Selected extract ->
+++

Comment author: woodchopper 30 April 2017 05:21:46AM 1 point [-]

That's a partial list. It also takes good universities, a culture that produces a willingness to take risks, a sufficient market for good products, and I suspect a litany of other things.

I think once you've got a society that genuinely innovates started, it can be hard to kill that off, but it can be and has been done. The problem is, as you mentioned, very few societies have ever been particularly innovative.

It's easy to use established technology to build a very prosperous first world society. For example: Australia, Canada, Sweden. But it's much harder for a society to genuinely drive humanity forwards and in the history of humanity it has only happened a few times. We forget that for a very long time, very little invention happened in human society anywhere.

Comment author: Lumifer 30 April 2017 06:22:50PM 0 points [-]

That's a partial list

Yes, of course.

very few societies have ever been particularly innovative

This implies that there are good reasons for it. You can look at it in the exploit/explore framework and going full explore is rarely a good choice. Notably, betting on innovation produces a large variance of outcomes and you need to be sure you can survive that variance.

Comment author: morganism 29 April 2017 10:12:53PM 0 points [-]

yes, to those.

The Mojave Spaceport private space project is coming together, with lots of innovation and high-tech machine tooling driving a small seed of development, and that could enable lots of support and design help for the high profile private space projects.

+++

Provided records ->
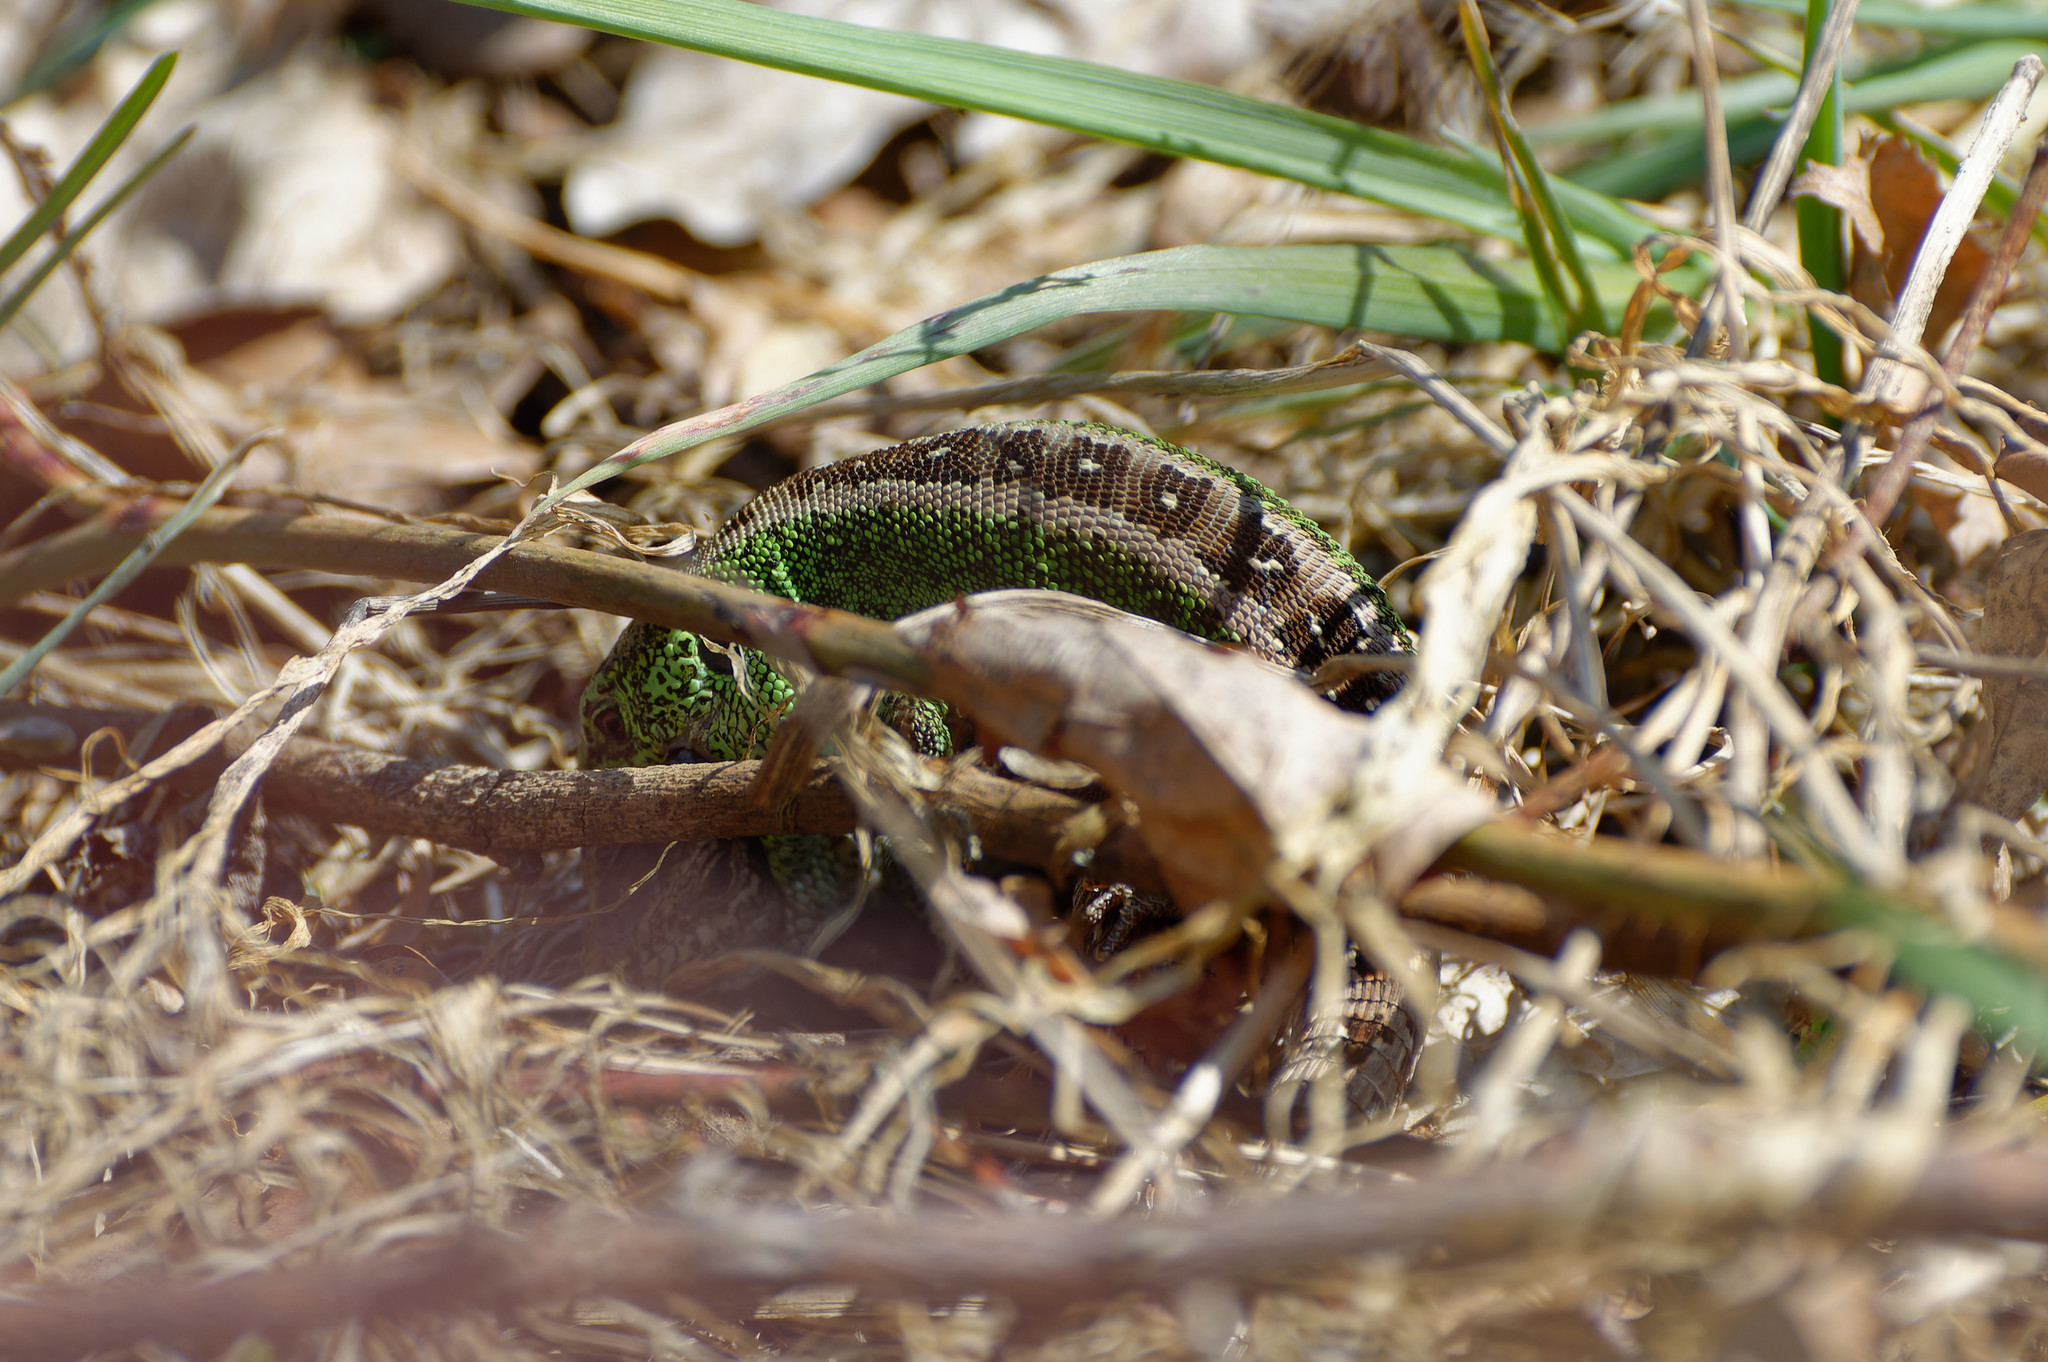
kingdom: Animalia
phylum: Chordata
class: Squamata
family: Lacertidae
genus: Lacerta
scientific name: Lacerta agilis
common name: Sand lizard
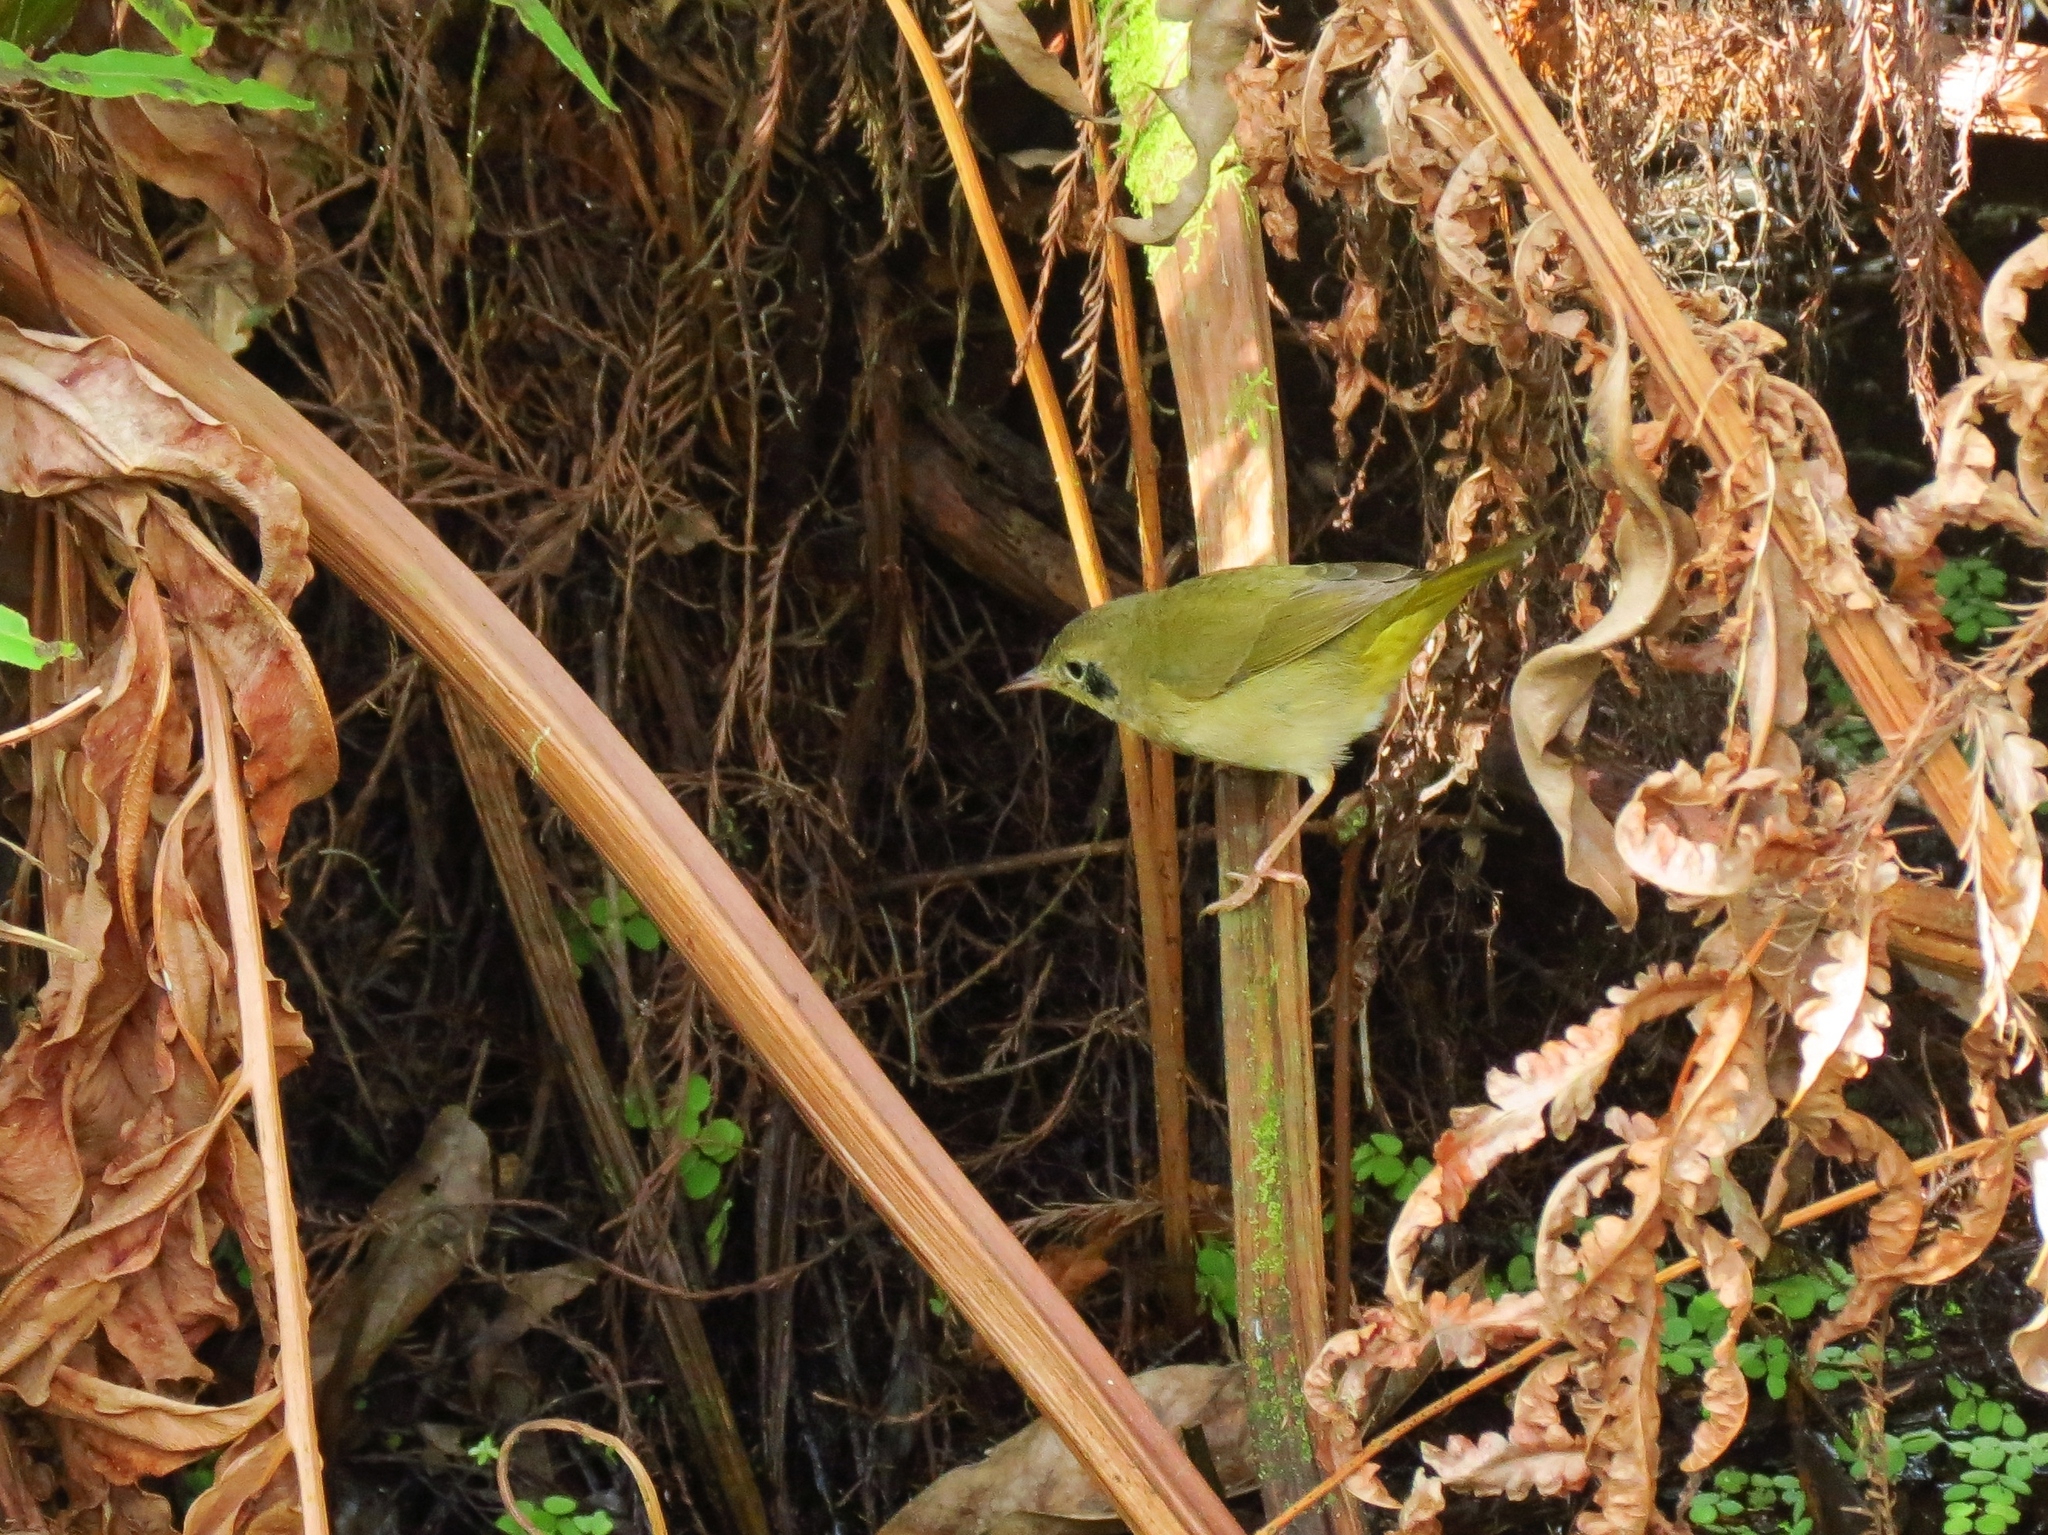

+++

Translate this sentence from the comment thread on innovation into Spanish: "It's easy to use established technology to build a very prosperous first world society."

Es fácil usar tecnología establecida para construir una sociedad del primer mundo muy próspera.